Extract ->
┄┄┄┄┄┄
So, I'm graduating with my Masters in Computer Science come next semester. I'm out of my grace period because I was only able to take one class last semester (not enrolled at least half-time) and my repayment is supposed to start come August.
The debt I'm currently under is right about $36,000, this is the consolidated amount from all of my loans, and I have an interest rate of 6.625% fixed (20 years).
I chose a graduated payment plan because I felt it would be best for flexibility when I'm still looking for a job, moving, and so on - so for the first 2 years I'm paying ~$225 a month, then it goes up to like $325 for 18 years.
So, what is my best course of action in regards to paying this loan off?
I should also mention I have in the neighborhood of $3,000 in various other debt, which is basically credit card debt.
My current plan is to pay that off as soon as I can, which should be easily done within a couple of months. I'm hitting about double the minimum now just because that's all I can afford working for the college.
So, #1 priority I assume is getting rid of the credit card debt, which is easily done at most within a year, probably more like 4 months.
┄┄┄┄┄┄
[Collection entries]
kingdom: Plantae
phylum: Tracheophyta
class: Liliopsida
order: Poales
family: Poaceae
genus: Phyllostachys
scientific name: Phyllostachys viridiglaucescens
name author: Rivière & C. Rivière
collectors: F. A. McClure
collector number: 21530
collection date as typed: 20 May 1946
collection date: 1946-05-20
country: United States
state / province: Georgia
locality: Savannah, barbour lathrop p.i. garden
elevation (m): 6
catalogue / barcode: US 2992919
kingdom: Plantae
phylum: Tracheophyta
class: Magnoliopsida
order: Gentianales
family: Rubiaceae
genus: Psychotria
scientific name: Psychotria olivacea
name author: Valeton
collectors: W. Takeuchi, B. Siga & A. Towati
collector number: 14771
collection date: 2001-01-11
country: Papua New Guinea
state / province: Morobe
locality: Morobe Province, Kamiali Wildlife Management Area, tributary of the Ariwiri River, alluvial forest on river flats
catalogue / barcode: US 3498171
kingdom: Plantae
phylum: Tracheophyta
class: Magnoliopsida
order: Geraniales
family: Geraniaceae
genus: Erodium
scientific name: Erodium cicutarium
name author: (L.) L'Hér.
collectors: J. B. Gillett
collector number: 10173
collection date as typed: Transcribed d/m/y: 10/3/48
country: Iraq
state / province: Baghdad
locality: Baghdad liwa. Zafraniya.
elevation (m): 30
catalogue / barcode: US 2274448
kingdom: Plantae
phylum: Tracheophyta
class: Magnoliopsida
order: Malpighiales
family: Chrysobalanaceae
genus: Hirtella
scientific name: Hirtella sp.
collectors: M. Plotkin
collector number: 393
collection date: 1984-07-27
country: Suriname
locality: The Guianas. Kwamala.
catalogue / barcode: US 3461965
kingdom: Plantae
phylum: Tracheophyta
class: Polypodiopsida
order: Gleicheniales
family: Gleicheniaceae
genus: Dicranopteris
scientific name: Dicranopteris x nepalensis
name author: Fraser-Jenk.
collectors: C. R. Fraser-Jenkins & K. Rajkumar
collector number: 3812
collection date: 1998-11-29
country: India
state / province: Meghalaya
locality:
┄┄┄┄┄┄
Set tasks ->
1. Rewrite the paragraph of the student loan post that begins "I chose a graduated payment plan" in a shorter form, keeping its main facts.
2. In the student loan post, what interest rate does the consolidated loan carry?

Task responses ->
1. The writer picked a graduated payment plan for flexibility while job hunting and moving. It costs about $225 a month for the first 2 years, then about $325 a month for 18 years.

2. A fixed rate of 6.625%.